- _Consignes_:
1. Relevez, s'il vous plaît, toutes les phrases de l'extrait qui se terminent par un point d'interrogation.
2. Recopiez le passage de l'extrait qui commence aux mots « A un moment » et arrêtez-vous après « irréversible? ».

- _Extrait_:
——————————
Le projet de loi existe surtout en regard du contenant et sauf erreur,
dans votre mémoire, vous semblez vouloir discuter du contenu
plutôt que du contenant. Je ne sais pas...
M. Champagne: Vous avez droit à votre
interprétation.
M. Goulet: Bon. Je vous pose la question, est-ce que vous
discutez plutôt du contenu que du contenant? Vous me dites qu'il s'agit
de la façon d'interpréter, mais je suis la deuxième
personne à vous poser cette question, la première a
été le ministre. Qu'est-ce que vous répondez
là-dessus?
M. Champagne: De toute façon, je pense qu'on parle de ce
que vous appelez la plomberie. On traite aussi de la plomberie, tout en parlant
du fond de la question.
M. Goulet: Vous avez beaucoup d'arguments, je dirais même
que 75% concernent ce qui devrait circuler dans cette plomberie. Autrement dit,
c'est le contenu. Vous dites même que le gouvernement devrait mettre de
l'argent pour contrecarrer les
plans d'Ottawa concernant ce projet. Suite à ce qu'a
demandé le président ce matin, on devrait plutôt discuter
de cette façon de consulter objectivement les gens. Ensuite, on verra
quelle doit être la question qu'on devra poser, toujours au sujet du
référendum pour ou contre l'indépendance et la
souveraineté du Québec. Je pense que le projet de loi que nous
avons devant nous concerne surtout ce genre de contenant je
m'arrêterai à ce mot-là, je le trouve important
plutôt que le contenu.
Egalement, il y a bien des choses, je vous dis que l'objectivité
de votre mémoire n'est pas tout à fait l'objectivité
visée par le livre blanc. Il en est même loin.
A un moment donné, le monsieur qui est à votre droite a
dit: "Si le peuple se prononce, c'est irréversible". J'imagine qu'il
voulait dire: Si le peuple se prononçait affirmativement à une
question. Mais est-ce que cela serait la même chose si le peuple se
prononçait négativement? Est-ce que vous auriez exactement les
mêmes arguments? D'après vous est-ce que c'est également
irréversible?
——————————
- _Données fournies_:

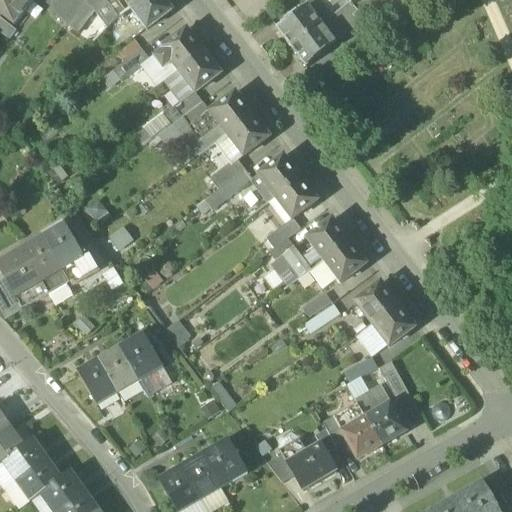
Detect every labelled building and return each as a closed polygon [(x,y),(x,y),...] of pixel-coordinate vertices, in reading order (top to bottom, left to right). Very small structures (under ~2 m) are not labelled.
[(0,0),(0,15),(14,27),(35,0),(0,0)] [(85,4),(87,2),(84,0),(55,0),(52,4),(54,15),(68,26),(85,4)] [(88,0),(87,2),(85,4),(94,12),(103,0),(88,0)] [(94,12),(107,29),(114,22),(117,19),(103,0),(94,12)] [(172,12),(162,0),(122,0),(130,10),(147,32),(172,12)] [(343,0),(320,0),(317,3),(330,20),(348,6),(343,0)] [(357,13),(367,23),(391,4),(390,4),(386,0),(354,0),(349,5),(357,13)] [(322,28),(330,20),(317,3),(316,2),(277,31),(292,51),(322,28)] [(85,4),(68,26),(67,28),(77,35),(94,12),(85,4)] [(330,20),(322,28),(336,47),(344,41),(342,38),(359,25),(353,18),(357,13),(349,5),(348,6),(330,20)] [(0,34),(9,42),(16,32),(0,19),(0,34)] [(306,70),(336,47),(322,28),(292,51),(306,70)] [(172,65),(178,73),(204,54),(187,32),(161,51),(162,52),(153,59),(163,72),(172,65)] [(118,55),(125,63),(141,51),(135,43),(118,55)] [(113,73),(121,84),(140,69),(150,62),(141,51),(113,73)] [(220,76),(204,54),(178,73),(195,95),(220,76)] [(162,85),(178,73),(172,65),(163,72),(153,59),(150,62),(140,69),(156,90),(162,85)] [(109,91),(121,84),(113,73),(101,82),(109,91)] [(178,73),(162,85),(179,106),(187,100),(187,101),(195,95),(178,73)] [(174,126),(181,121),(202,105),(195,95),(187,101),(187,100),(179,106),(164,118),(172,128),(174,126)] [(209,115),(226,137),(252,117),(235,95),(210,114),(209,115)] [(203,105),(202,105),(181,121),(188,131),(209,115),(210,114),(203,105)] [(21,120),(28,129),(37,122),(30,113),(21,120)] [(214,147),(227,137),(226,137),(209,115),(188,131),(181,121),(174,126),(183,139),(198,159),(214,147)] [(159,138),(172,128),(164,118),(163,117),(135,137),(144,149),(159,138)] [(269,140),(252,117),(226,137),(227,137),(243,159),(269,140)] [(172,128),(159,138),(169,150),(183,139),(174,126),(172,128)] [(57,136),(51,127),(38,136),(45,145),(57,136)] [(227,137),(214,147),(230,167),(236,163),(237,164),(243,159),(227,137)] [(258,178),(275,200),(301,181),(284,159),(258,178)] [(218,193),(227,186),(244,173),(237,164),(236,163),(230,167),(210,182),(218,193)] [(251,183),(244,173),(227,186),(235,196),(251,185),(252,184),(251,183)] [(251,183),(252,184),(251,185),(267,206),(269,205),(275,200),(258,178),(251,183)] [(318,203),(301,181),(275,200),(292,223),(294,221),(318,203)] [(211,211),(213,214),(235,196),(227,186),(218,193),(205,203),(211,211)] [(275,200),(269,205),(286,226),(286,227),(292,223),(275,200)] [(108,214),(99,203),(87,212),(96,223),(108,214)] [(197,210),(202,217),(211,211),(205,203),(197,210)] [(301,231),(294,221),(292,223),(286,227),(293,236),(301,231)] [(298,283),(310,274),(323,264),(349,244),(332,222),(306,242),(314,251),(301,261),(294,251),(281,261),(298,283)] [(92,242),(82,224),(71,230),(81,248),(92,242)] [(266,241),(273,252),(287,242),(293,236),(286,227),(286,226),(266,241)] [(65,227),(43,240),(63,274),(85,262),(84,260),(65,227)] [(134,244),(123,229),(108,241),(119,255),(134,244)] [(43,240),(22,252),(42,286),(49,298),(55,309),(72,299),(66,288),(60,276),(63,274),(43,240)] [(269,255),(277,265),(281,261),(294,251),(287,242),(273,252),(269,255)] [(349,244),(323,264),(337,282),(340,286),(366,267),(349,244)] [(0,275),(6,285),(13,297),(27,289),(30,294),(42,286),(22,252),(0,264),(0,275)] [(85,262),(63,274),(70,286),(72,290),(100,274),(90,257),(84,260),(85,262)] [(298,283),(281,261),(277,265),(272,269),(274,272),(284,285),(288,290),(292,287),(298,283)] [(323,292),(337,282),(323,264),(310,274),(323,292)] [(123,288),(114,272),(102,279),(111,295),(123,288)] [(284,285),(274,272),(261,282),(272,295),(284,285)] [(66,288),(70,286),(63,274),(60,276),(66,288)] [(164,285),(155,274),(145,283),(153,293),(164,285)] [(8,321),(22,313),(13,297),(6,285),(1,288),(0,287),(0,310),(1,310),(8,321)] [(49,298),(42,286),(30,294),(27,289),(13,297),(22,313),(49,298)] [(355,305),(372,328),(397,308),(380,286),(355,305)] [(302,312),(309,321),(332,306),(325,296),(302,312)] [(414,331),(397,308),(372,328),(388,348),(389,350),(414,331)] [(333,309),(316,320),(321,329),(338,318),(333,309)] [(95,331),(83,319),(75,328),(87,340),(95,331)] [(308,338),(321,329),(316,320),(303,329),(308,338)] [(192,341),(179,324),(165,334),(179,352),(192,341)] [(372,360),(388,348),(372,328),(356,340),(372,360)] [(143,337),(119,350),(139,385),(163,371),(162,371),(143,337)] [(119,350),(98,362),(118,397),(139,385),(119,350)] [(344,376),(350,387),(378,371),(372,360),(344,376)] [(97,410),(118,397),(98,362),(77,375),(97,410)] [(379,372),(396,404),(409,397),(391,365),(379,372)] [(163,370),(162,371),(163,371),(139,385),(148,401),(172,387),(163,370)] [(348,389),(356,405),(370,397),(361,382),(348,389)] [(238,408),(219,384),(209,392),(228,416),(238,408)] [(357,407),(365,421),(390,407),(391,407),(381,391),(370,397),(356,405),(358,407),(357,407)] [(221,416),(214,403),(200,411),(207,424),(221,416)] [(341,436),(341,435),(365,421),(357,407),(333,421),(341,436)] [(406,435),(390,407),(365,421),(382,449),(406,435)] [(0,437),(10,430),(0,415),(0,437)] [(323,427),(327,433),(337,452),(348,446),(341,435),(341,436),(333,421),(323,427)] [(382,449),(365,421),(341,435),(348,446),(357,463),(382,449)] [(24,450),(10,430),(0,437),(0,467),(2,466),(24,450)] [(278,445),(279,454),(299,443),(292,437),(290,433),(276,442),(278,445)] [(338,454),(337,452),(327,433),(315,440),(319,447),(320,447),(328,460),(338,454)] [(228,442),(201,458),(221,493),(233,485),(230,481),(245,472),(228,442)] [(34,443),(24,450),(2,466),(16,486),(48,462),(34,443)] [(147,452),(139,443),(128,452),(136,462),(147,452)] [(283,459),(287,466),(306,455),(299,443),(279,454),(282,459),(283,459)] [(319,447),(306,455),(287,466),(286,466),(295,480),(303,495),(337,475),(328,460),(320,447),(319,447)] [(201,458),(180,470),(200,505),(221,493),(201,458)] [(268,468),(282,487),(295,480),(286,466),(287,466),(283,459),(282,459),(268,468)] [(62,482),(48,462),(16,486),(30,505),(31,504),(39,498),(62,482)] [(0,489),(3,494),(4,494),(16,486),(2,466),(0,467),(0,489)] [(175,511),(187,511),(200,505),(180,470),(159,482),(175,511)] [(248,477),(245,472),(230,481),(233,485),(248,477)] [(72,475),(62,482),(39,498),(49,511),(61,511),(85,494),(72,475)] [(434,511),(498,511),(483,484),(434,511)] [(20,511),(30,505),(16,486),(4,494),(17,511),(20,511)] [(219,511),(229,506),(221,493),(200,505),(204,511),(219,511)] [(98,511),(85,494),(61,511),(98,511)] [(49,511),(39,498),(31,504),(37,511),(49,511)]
——————————
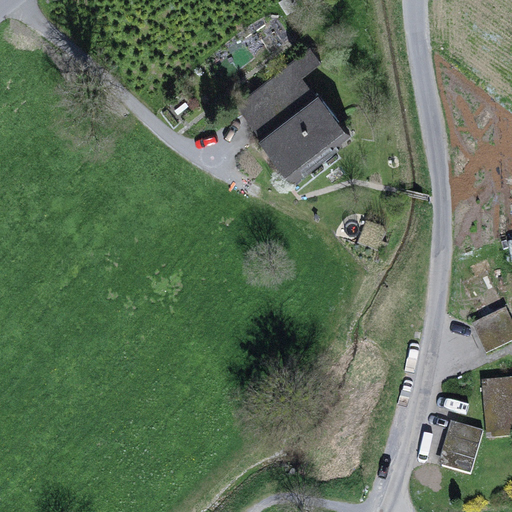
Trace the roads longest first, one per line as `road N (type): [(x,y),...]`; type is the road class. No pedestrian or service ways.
——————————
- _Réponses_:
1.
- Je vous pose la question, est-ce que vous discutez plutôt du contenu que du contenant?
- Qu'est-ce que vous répondez là-dessus?
- Mais est-ce que cela serait la même chose si le peuple se prononçait négativement?
- Est-ce que vous auriez exactement les mêmes arguments?
- D'après vous est-ce que c'est également irréversible?

2.
A un moment donné, le monsieur qui est à votre droite a
dit: "Si le peuple se prononce, c'est irréversible". J'imagine qu'il
voulait dire: Si le peuple se prononçait affirmativement à une
question. Mais est-ce que cela serait la même chose si le peuple se
prononçait négativement? Est-ce que vous auriez exactement les
mêmes arguments? D'après vous est-ce que c'est également
irréversible?